Single lets are normally what come to mind when someone says they’re a landlord or property investor. However, there are at least 6 other rental strategies that can be used to cash flow a property. 

The following different rental strategies have a variety of advantages and disadvantages. Ultimately, the best rental strategy for you depends on your property’s location, condition and your own personal criteria/aims….

Single Let

A single let is a property which is rented out with one tenancy agreement (AST). The holder (individual, couple or family) of the AST has the right to occupy the entire property, for the period defined in the agreement. Tenants with an AST have a legal right to occupy the property they’re renting for a minimum period of six months. Subsequently, this is a long-term rental strategy. 

House of Multiple Occupancy (HMO)
i.e. Multi-Let

A House of Multiple Occupancy (HMO) is any property which is let out with multiple tenancy agreements (ASTs).  Each holder (normally students or young professionals) of an AST has the right to occupy one bedroom and share the lounge, kitchen and bathrooms (known as communal areas). As per a single let, the minimum tenancy period is 6 months. Subsequently, this is also a long-term rental strategy. 

Student Let

A student let is similar to either a house of multiple occupancy (HMO) or a single let, depending on how many students occupy the property. Typically the only difference is that the tenancy period is defined by the academic year. Due to the AST(s), the minimum tenancy period is 6 months. Subsequently, this is a long term rental strategy.

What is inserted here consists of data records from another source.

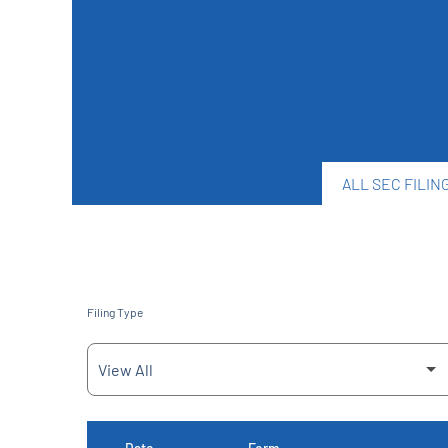
ALL SEC FILIN
Filing Type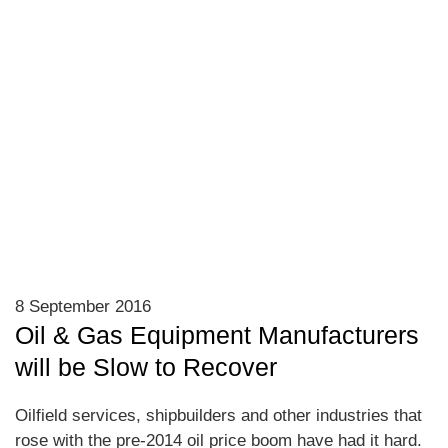
8 September 2016
Oil & Gas Equipment Manufacturers
will be Slow to Recover
Oilfield services, shipbuilders and other industries that
rose with the pre-2014 oil price boom have had it hard.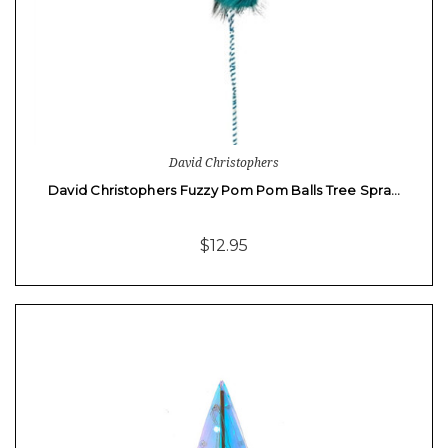
David Christophers
David Christophers Fuzzy Pom Pom Balls Tree Spra…
$12.95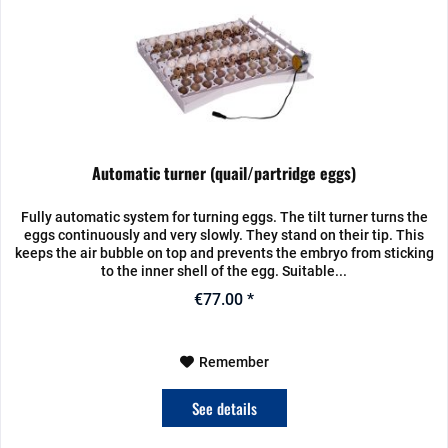
Automatic turner (quail/partridge eggs)
Fully automatic system for turning eggs. The tilt turner turns the
eggs continuously and very slowly. They stand on their tip. This
keeps the air bubble on top and prevents the embryo from sticking
to the inner shell of the egg. Suitable...
€77.00 *
Remember
See details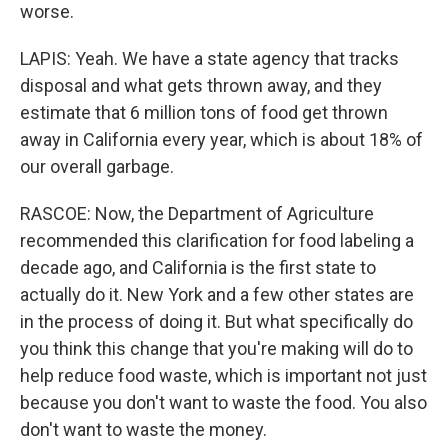
worse.
LAPIS: Yeah. We have a state agency that tracks
disposal and what gets thrown away, and they
estimate that 6 million tons of food get thrown
away in California every year, which is about 18% of
our overall garbage.
RASCOE: Now, the Department of Agriculture
recommended this clarification for food labeling a
decade ago, and California is the first state to
actually do it. New York and a few other states are
in the process of doing it. But what specifically do
you think this change that you're making will do to
help reduce food waste, which is important not just
because you don't want to waste the food. You also
don't want to waste the money.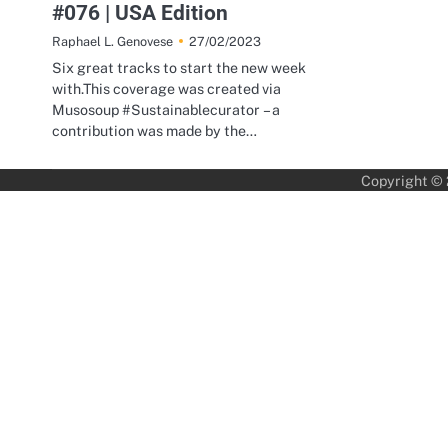
#076 | USA Edition
27/02/2023
Raphael L. Genovese
Six great tracks to start the new week
with.This coverage was created via
Musosoup #Sustainablecurator – a
contribution was made by the…
Copyright ©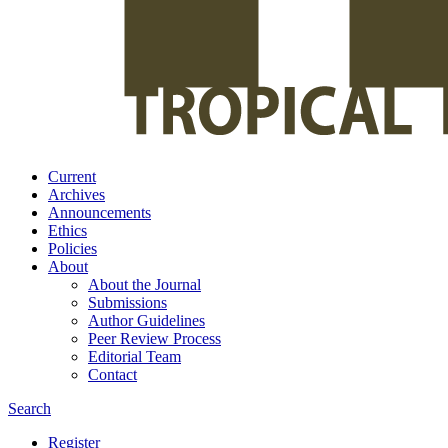
Current
Archives
Announcements
Ethics
Policies
About
About the Journal
Submissions
Author Guidelines
Peer Review Process
Editorial Team
Contact
Search
Register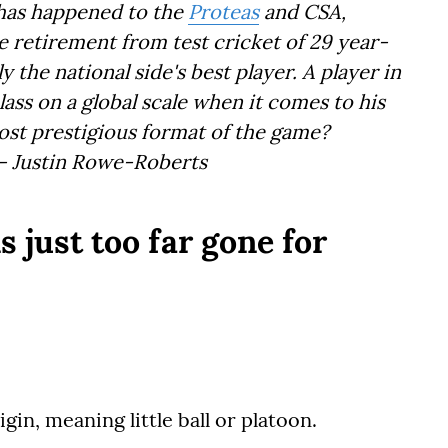
 has happened to the
Proteas
and CSA,
 retirement from test cricket of 29 year-
 the national side's best player. A player in
class on a global scale when it comes to his
most prestigious format of the game?
 – Justin Rowe-Roberts
s just too far gone for
n, meaning little ball or platoon.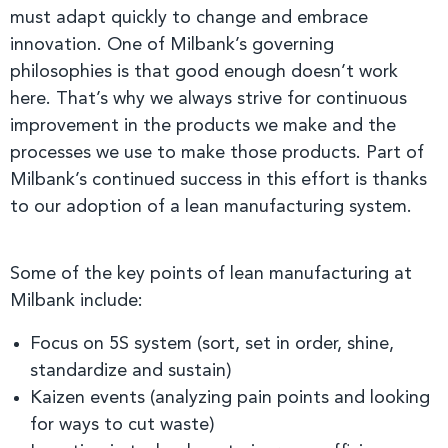
must adapt quickly to change and embrace
innovation. One of Milbank’s governing
philosophies is that good enough doesn’t work
here. That’s why we always strive for continuous
improvement in the products we make and the
processes we use to make those products. Part of
Milbank’s continued success in this effort is thanks
to our adoption of a lean manufacturing system.
Some of the key points of lean manufacturing at
Milbank include:
Focus on 5S system (sort, set in order, shine,
standardize and sustain)
Kaizen events (analyzing pain points and looking
for ways to cut waste)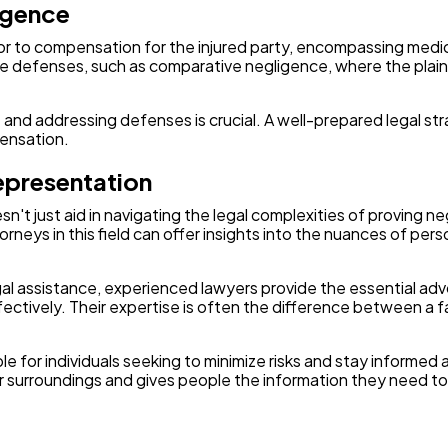
igence
or to compensation for the injured party, encompassing medic
defenses, such as comparative negligence, where the plaintiff 
nd addressing defenses is crucial. A well-prepared legal st
pensation.
epresentation
't just aid in navigating the legal complexities of proving ne
neys in this field can offer insights into the nuances of perso
legal assistance, experienced lawyers provide the essential 
ectively. Their expertise is often the difference between a 
ble for individuals seeking to minimize risks and stay inform
 surroundings and gives people the information they need to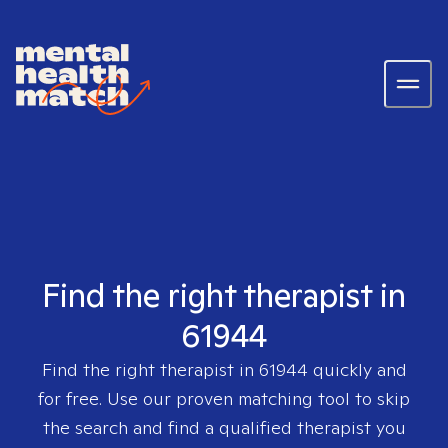
Find the right therapist in
61944
Find the right therapist in
61944
quickly and
for free. Use our proven matching tool to skip
the search and find a qualified therapist you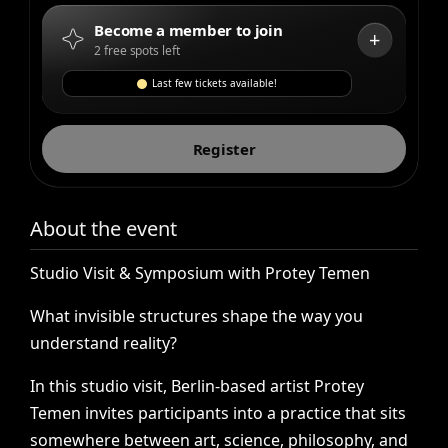
Become a member to join
+
2 free spots left
Last few tickets available!
Register
About the event
Studio
Visit
&
Symposium
with
Protey
Temen
What
invisible
structures
shape
the
way
you
understand
reality?
In
this
studio
visit,
Berlin-based
artist
Protey
Temen
invites
participants
into
a
practice
that
sits
somewhere
between
art,
science,
philosophy,
and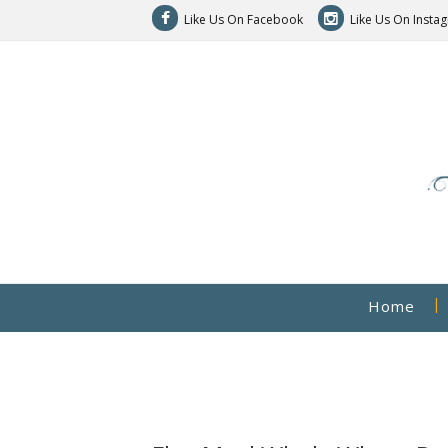
Like Us On Facebook
Like Us On Insta
Home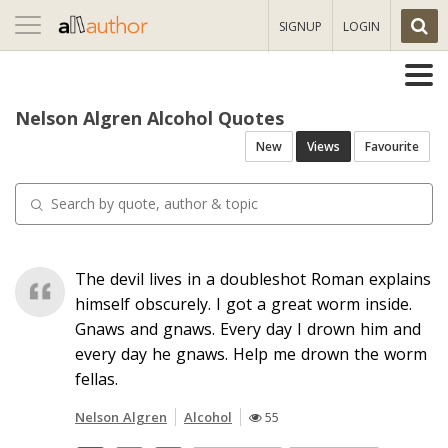
Toggle
SIGNUP
LOGIN
navigation
Nelson Algren Alcohol Quotes
New
Views
Favourite
The devil lives in a doubleshot Roman explains
himself obscurely. I got a great worm inside.
Gnaws and gnaws. Every day I drown him and
every day he gnaws. Help me drown the worm
fellas.
Nelson Algren
Alcohol
55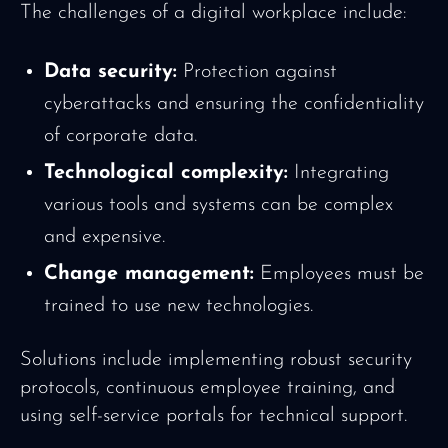
The challenges of a digital workplace include:
Data security:
Protection against
cyberattacks and ensuring the confidentiality
of corporate data.
Technological complexity:
Integrating
various tools and systems can be complex
and expensive.
Change management:
Employees must be
trained to use new technologies.
Solutions include implementing robust security
protocols, continuous employee training, and
using self-service portals for technical support.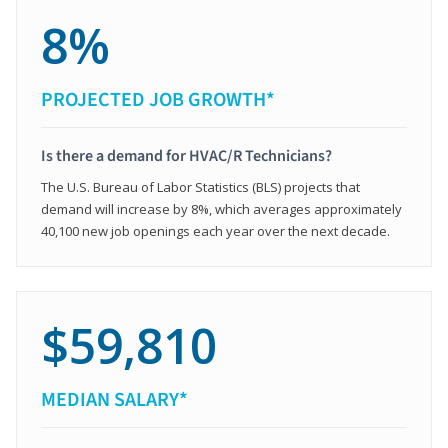
8%
PROJECTED JOB GROWTH*
Is there a demand for HVAC/R Technicians?
The U.S. Bureau of Labor Statistics (BLS) projects that
demand will increase by 8%, which averages approximately
40,100 new job openings each year over the next decade.
$59,810
MEDIAN SALARY*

Serviced Accommodation (SA)

Serviced accommodation (SA) refers to a fully furnished property which is available to be rented (typically by the night) for short-term stays. It is the most flexible rental strategy as it doesn’t involve ASTs or management contracts. These properties are a cheaper alternative to hotel accommodation. Therefore, they are popular amongst professionals or holiday go-ers looking for a hotel equivalent.

Holiday Let

Similar to serviced accommodation (SA), a holiday let is a fully furnished property available for short term stays (each rental period cannot exceed 31 days). However, the tenancy type is specific to holiday go-ers.

Corporate Let

A corporate let is where a property is rented to a business. There is a management agreement between the property owner and the business allowing the business to manage the property for their desired use. Management agreements are typically 3-5 years. Subsequently, this is a long term rental strategy guaranteeing the landlord a rental income for the duration of the agreement.

Social Housing Rental

This is similar to a corporate let. However, instead of renting a property to a company for a guaranteed rent, you rent your property to a local authority or housing association for guaranteed rent. The local authority or housing association then uses the property for their social housing needs.

These are our top 7 rental strategies to cash flow your property. Some are more hands-off than others; however, it is possible to find a management company for all these different rental strategies making them all as hands-off as each other.  

The success of a particular rental strategy is dependent on a property’s location, condition and desires of the property owner. If you’re looking to change your rental strategy, a local independent property advisor (IPA) will be able to discuss which is most suitable for you and your property!